Falling profits, public spats combined with a drop off in viewers and the prospect of increased competition all suggest difficult times ahead for South Africa's public broadcaster.
On September 18, the South Africa Broadcasting Corporation (SABC) released its results for the 2006-07 financial year, showing that the broadcaster's profits had dropped by R200m ($28m) in the 12-month period, down from $54m the previous year.
Dali Mpofu, SABC chief executive officer, attributed much of this loss to increased spending on infrastructure upgrades and new technology, with $69.4m having been outlayed in these two areas.
"We needed to do massive investments in technology, in people and in various other aspects such as the acquisition of rights and so on, for us to be able to compete meaningfully in that space," Mpofu said when announcing SABC's results.
Mpofu put forward a number of options to boost funding for SABC, including an increase in state support, which currently accounts for 2% only of the broadcaster's total revenue of $600m in the past financial year, compared to 77% from advertising and 18% from licence fees.
In all, SABC operates three television channels and 18 radio stations. All but three of the radio outlets and television station SABC 3 are non-commercial. However, it is the commercial units that carry the rest of the network. This is despite the Independent Communications Authority of South Africa (ICASA) ruling that as of last year, the SABC had to limit its advertising content to 12 minutes in the hour.
One other avenue that SABC is going down is having its programming aired on pay per view television networks, the next big thing in South African media.
Faced with the prospect of a massive increase in competition for viewers, with four new pay television networks scheduled to be launched at the beginning of next year, SABC has applied to the ICASA to enforce an article of the 2005 Electronic Communications Act requiring subscription broadcasters to carry, and pay for, the programmes of the public broadcaster.
While three of the four new networks are generally amenable to having SABC's channels included on their play list as a public service, being forced to pay for the privilege is another matter.
"There is a cost implication and it might just be unaffordable," Chris van Zyl, a spokesperson for Telkom Media, a subsidiary of Telecom South Africa, told the local press on September 16. "We may have to pay for their content, but do we necessarily want their content?"
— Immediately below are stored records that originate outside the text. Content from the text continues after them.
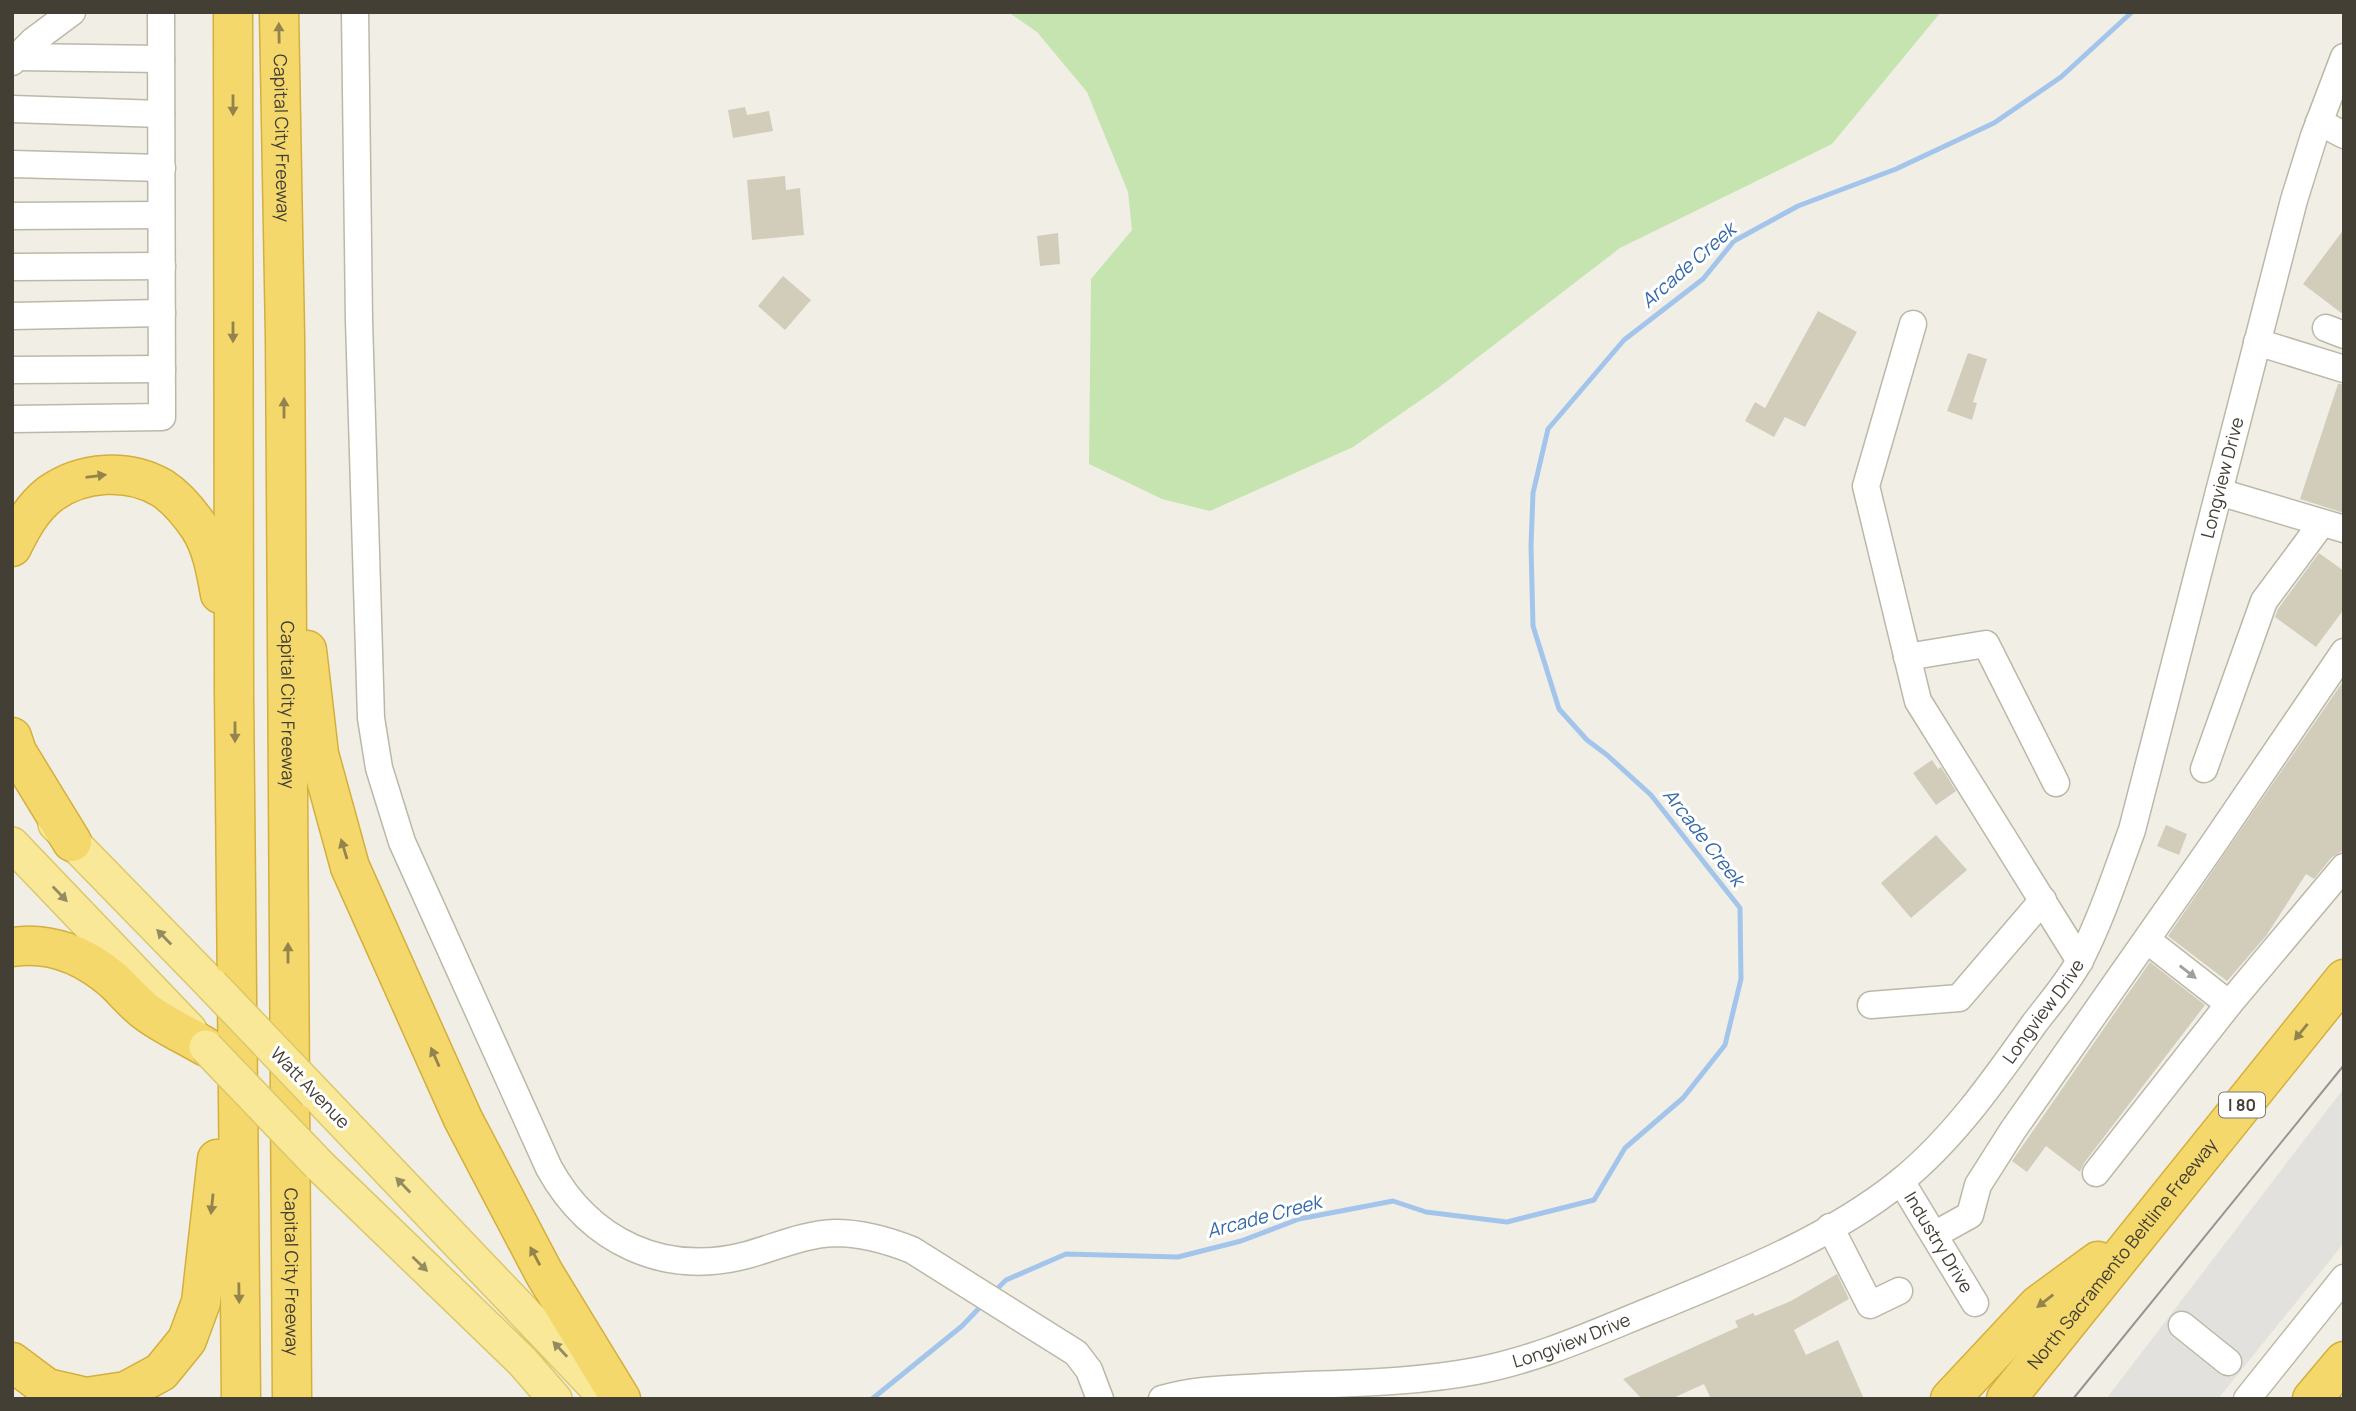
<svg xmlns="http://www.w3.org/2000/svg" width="2356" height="1411" font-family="Manrope,sans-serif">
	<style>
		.green { fill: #c6e4b0 }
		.parking { fill: #e2e1dd }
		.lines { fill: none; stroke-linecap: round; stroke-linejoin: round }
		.stream { stroke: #a4c5eb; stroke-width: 5 }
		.building { fill: #d2ccbb }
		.minor-casing { stroke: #bcb8a8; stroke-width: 29 }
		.major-casing { stroke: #dcc868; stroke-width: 36 }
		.highway-casing { stroke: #d4af3d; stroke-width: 41 }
		.minor { stroke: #fff; stroke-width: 26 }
		.major { stroke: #f8e897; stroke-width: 33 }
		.highway { stroke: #f5d86c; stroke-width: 38 }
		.tram { stroke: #949494; stroke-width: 2 }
		.major-bridge-casing { stroke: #dcc868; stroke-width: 36; stroke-linecap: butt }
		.major-bridge { stroke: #f8e897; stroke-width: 33 }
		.oneway { fill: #93844e }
		.oneway2 { fill: #948b61 }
		.oneway3 { fill: #a19f9a }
		.labels { text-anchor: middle; stroke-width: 6; stroke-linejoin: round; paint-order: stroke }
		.shield { fill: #fff; stroke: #7b7972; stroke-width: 2 }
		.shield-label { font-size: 16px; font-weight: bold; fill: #433f35 }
		.street-label { font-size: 18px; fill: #433f35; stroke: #fff }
		.water-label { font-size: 19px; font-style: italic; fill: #3569a8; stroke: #fff }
	</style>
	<rect width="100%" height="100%" fill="#f1efe5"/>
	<!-- green -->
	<path class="green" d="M1008,12H1941L1832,144L1620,248L1438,388L1353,447L1210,511L1162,499L1089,464L1091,279L1132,230L1128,192L1087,92L1037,32Z"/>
	<!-- parking -->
	<path class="parking" d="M2344,1088V1243L2218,1399H2106Z"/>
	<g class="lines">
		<!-- stream -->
		<path class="stream" d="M993,1293L1006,1280L1066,1254L1178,1257L1241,1241L1299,1219L1393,1201L1426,1212L1507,1222L1594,1200L1625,1148L1683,1098L1725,1045L1741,979L1740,908L1651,795L1607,755L1587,740L1559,709L1533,626L1531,546L1533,493L1548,429L1624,340L1703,279L1734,241L1798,206L1896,169L1994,123L2061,77L2132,12
			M872,1399L962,1326L984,1303"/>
	</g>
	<!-- building -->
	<path class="building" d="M745,107L747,115L769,111L773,131L733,138L728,110Z
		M785,176L786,190L800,188L804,235L752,240L747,180Z
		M2344,229V315L2303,284Z
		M1058,233L1060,264L1040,266L1037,236Z
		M783,276L811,300L785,330L758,306Z
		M1818,311L1857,332L1805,427L1785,417L1774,437L1745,421L1755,402L1765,408Z
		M1968,353L1987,359L1973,402L1977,403L1972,420L1947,411Z
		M2338,384H2344V513L2300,499Z
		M2319,553L2344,571V609L2316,647L2275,617L2278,609Z
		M2344,680V850L2332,857L2314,879L2306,874L2266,936L2227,981L2168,936Z
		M1932,760L1938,769L1941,767L1956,791L1936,805L1913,773Z
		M2166,825L2187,834L2179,855L2157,846Z
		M1936,835L1967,870L1911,918L1881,883Z
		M2150,962L2205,1005L2084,1163L2080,1172L2046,1146L2027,1172L2012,1161Z
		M1837,1274L1849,1299L1794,1330L1806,1355L1838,1340L1864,1399H1711L1704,1384L1671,1399H1642L1623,1379L1738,1327L1735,1321L1753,1313L1755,1316L1791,1301Z"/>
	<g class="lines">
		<defs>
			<g id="minor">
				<path d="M355,12L359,321L371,718L379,768L402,842L549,1168C590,1242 664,1277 747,1255C776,1247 804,1234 835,1233C862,1233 887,1240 912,1250L1076,1353L1089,1370L1100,1399"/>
				<path d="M17,57L161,59"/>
				<path d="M12,62L33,41L72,12"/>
				<path d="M12,109L161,114"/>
				<path d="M2319,122L2344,135"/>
				<path d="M12,164L162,168"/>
				<path d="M12,216L161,215"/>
				<path d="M12,267L162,266"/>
				<path d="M12,316L162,313"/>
				<path d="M1913,324L1866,486L1918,701L2080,961"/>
				<path d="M2326,328L2344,335"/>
				<path d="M2257,342L2344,369"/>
				<path d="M12,370L162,369"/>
				<path d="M12,419L162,417L161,12"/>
				<path d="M2219,492L2344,529"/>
				<path d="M1907,657L1986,644L2056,783"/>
				<path d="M2204,769L2264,601L2322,523"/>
				<path d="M2147,940L2229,1004"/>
				<path d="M1871,1005L1959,998L2043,900"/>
				<path d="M2096,1173L2229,1004L2344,867"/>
				<path id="s1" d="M1901,1181L1975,1303"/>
				<path d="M1830,1227L1870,1305L1899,1291"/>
				<path d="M1934,1235L1970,1215L1978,1185L2013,1130L2212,846L2344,652"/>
				<path d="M2182,1325L2228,1362"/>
				<path id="s2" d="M1162,1399C1195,1389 1230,1389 1264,1387C1334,1383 1407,1384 1476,1371C1540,1359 1599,1331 1659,1307C1740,1274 1832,1237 1901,1181C1954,1138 1995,1079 2034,1024C2049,1004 2068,983 2080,960C2100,922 2117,871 2132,830L2294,200L2314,136L2344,57"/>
				<path d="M2247,1399L2344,1278"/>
			</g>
			<path id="major" d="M55,824L212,985
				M12,844L190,1030
				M315,1093L607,1399
				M319,1165L522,1361L555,1399"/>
			<g id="highway">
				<path d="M233,12L234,692L241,1399"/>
				<path id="s3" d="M279,12L285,337L292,1399"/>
				<path d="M12,547C22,527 32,508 50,494C82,471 128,468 162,488C176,497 190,514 199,527C212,547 216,572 220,594"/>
				<path d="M307,650L319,754L350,867L463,1119L544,1273L621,1399"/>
				<path d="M12,737L17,752L72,842"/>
				<path d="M12,947C50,941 85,956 113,980C124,990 133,1002 145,1011C163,1025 186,1035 206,1047"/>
				<path d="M12,1362L47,1388L86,1397L126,1391L161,1372L187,1340L201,1302L217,1159"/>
				<path d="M1950,1399L2038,1305L2098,1261"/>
				<path id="s4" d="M2006,1399L2344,979"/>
				<path d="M2312,1399L2344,1361"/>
			</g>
		</defs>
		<!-- minor casing -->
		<use href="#minor" class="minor-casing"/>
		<!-- major casing -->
		<use href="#major" class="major-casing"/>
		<!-- highway casing -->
		<use href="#highway" class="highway-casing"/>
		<!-- minor -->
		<use href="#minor" class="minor"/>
		<!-- major -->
		<use href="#major" class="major"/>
		<!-- highway -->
		<use href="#highway" class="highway"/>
		<!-- tram -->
		<path class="tram" d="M2073,1399L2344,1065"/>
		<defs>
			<path id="major-bridge" d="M212,985L315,1093
				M206,1047L319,1165"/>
		</defs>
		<!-- major-bridge casing -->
		<use href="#major-bridge" class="major-bridge-casing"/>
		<!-- major-bridge -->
		<use href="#major-bridge" class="major-bridge"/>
	</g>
	<!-- one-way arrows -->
	<defs><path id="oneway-solid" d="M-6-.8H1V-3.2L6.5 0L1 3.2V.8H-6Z" transform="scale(1.75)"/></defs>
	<g class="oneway">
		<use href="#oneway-solid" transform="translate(279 33) rotate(-91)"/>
		<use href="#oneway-solid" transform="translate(233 105) rotate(90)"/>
		<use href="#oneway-solid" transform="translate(233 332) rotate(90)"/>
		<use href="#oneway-solid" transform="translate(284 408) rotate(-90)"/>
		<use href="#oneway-solid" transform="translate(96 476) rotate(-7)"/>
		<use href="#oneway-solid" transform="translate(235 732) rotate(90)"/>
		<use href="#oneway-solid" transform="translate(344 849) rotate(-107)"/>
		<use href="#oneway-solid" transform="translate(288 953) rotate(-90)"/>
		<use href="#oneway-solid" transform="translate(2301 1032) rotate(129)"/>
		<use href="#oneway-solid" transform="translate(435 1057) rotate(-114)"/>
		<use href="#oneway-solid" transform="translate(212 1204) rotate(96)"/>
		<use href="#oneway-solid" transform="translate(535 1256) rotate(-118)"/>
		<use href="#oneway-solid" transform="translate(239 1293) rotate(89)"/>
		<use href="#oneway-solid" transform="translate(2045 1301) rotate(142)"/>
	</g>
	<g class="oneway2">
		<use href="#oneway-solid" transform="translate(60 894) rotate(46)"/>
		<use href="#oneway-solid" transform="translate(164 937) rotate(-134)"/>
		<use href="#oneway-solid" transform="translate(403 1185) rotate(-134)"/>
		<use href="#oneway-solid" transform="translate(420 1264) rotate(44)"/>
		<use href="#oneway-solid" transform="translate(560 1349) rotate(-133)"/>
	</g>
	<use class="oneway3" href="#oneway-solid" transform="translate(2188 972) rotate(38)"/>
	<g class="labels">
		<!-- shield labels -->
		<rect class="shield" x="2219" y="1092.5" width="46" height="25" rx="5"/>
		<g class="shield-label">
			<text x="2242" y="1111">I 80</text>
		</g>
		<!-- street labels -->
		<g class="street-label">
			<text dy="6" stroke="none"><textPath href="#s3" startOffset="126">Capital City Freeway</textPath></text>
			<text dy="6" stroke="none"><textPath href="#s2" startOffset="1573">Longview Drive</textPath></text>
			<text dy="6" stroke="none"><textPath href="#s3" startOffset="693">Capital City Freeway</textPath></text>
			<text dy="6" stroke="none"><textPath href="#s2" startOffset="1006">Longview Drive</textPath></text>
			<text transform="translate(310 1088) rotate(46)" y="6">Watt Avenue</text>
			<text dy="6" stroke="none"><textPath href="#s1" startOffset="72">Industry Drive</textPath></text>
			<text dy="6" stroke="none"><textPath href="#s4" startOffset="186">North Sacramento Beltline Freeway</textPath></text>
			<text dy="6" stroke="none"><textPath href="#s3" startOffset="1260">Capital City Freeway</textPath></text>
			<text dy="6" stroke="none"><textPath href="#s2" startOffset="416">Longview Drive</textPath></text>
		</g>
		<!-- water labels -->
		<g class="water-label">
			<text transform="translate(1688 265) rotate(-41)" y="7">Arcade Creek</text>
			<text transform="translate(1704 837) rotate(52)" y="7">Arcade Creek</text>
			<text transform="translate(1264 1216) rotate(-15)" y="7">Arcade Creek</text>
		</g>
	</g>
	<!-- border -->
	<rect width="2356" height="1411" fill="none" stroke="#433f35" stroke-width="28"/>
</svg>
However, one of the winners of the new licences, WOWtv, has come out strongly against carrying SABC content. As WOWtv intended to air Christian-based programming, it would be inappropriate for it to also broadcast SABC material, the network's chief financial officer Luyanda Mangquku said on September 16.
"The SABC, or any other broadcaster in South Africa, has a totally contrasting view to what we stand for," Mangquku said.
While SABC may have just cause to require the ICASA to force the new stations to carry its material, it is also embroiled in another "pay for play" story that has done little to improve the broadcaster's image.
A number of South Africa's leading recording artists have claimed SABC affiliates have demanded payment before their work is given air time.
While denying the practice of artists having to pay to get airtime was a SABC policy, a spokesman for the broadcaster said such practices could be taking place at an individual level and that an investigation had been launched into the accusations.
There has also been a public brawl in the media over claims that the hierarchy of the ruling African National Congress ignored the views of deputies when naming candidates to fill vacancies on SABC's board, claims hosed down by the party as being "mischievous and fanciful".
The SABC also has to face another issue, with viewer numbers easing in the past financial year, down 0.6%, a situation that is set to worsen when the South African public become spoiled for choices with the launch of the new subscription networks.